The pandemic hit urban regions hardest in its first phase. Our results show that the virus evolved earlier—and with higher incidence—in urban regions, while we observe a slower evolution in intermediate and rural regions. The estimated R0 for the first weeks of the pandemic shows higher values in urban regions. During the course of the pandemic, the differences in R0 values across regions decrease, although the reproduction numbers remain above 1. The excess mortality associated with COVID-19 confirms the territorial differences in virus incidence during the first wave. Urban regions were disproportionately affected during the pandemic peak in April, recording median excess mortality values over 70% compared with previous years, and with mortality values approximately 18% higher for all months of the first wave. These findings support the results of previous empirical evidence on the role that population density and size have on virus transmission in the early phase of the pandemic. Through a cross-national test, we proved that population density intensifies virus transmission at the onset of the pandemic, as suggested by the analyses of Stier et al. (2020) and Ribeiro et al. (2020).

Our analysis faces some limitations because of the nature of the data collected at national and sub-national level. For the analysis based on the TESSy data, we are only able to consider diagnosed cases and fatalities. There are also significant differences in the number of tests and capacity of testing between countries and regions and over time. As a result, the completeness of case-based data varies by country (compared to the overall number of reported cases). This is why we added some analysis on excess mortality based on Eurostat data which confirmed the main findings based on cases and fatalities. A major limitation has to do with the fact the pandemic is still on-going and that therefore our analysis can only be considered valid for the first wave and not for the subsequent ones. The analysis shows the importance of accurate and timely collection of data that differentiate and categorize COVID-19 affected populations beyond the reporting of the sheer total number of cases and fatalities.

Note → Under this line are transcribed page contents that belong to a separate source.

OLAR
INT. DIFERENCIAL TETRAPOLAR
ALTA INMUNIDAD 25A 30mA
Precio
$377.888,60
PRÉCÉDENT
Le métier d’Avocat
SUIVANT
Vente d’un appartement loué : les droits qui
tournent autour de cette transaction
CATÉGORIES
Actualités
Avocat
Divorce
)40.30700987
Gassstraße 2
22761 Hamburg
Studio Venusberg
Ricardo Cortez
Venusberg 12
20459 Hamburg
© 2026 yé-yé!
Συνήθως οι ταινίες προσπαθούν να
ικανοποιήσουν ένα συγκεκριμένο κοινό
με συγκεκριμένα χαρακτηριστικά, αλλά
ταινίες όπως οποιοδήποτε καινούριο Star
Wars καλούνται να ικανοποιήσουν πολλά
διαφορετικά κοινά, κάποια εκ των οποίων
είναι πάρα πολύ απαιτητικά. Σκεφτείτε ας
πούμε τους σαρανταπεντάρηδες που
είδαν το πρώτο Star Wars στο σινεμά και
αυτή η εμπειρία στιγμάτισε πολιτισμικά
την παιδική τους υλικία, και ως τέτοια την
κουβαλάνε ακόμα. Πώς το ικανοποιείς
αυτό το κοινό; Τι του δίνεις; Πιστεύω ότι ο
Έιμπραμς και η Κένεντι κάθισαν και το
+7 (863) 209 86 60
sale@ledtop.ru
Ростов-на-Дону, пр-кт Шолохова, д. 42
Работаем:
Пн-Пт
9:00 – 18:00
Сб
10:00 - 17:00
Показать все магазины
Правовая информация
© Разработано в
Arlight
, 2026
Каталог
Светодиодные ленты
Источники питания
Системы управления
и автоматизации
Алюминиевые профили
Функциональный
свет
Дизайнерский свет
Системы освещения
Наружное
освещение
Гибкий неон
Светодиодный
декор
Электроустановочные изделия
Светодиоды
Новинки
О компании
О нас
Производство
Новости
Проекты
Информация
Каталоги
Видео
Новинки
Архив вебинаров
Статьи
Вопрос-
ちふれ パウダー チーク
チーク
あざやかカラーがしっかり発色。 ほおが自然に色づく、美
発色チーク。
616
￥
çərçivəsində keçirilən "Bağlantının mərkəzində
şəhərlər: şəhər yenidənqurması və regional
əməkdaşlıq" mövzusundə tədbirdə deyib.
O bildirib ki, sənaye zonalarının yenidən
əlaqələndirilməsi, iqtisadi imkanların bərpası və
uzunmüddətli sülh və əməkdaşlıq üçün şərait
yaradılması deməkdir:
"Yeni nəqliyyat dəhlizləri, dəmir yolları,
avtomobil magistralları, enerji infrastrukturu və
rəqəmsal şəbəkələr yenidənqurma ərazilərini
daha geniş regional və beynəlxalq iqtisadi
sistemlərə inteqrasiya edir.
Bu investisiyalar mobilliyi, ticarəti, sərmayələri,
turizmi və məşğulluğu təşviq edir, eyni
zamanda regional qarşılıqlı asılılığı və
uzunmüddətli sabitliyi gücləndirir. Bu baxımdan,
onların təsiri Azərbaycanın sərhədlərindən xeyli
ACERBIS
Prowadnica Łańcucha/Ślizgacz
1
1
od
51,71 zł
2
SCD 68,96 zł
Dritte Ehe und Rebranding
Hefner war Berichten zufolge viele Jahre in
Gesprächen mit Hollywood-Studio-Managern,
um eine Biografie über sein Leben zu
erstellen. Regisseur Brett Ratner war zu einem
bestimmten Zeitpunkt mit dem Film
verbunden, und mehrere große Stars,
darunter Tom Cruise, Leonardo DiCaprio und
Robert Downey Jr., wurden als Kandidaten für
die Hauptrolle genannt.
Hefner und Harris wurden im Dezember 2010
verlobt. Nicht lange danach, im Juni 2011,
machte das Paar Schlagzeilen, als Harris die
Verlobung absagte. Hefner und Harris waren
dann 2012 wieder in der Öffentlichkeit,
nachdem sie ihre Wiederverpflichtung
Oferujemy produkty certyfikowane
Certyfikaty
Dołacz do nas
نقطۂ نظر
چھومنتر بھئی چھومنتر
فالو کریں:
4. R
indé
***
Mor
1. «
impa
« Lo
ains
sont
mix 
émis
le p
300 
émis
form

Overall, this paper shows the relevance of a demographic differentiated analysis of the COVID-19 infection in the European member states population, beyond health statistics, with the main idea to combat uncertainty. The observed significant heterogeneity by age, sex and place of residence of the population is a key information to guide the preparedness and response in healthcare facilities, the definition of policy interventions, particularly with the design of the preparedness strategy in view of the further spread of COVID-19 or other similar viruses. It shows that intervention and data collection planning should integrate socio-demographic and geographic profiling. The available information has already partially informed the gradual deconfinement and reconfinement plans during the second wave depending on the structure (e.g., prolonged and more sever confinement for residents and personnel in retirement houses), or on the region of residence (e.g. urban regions).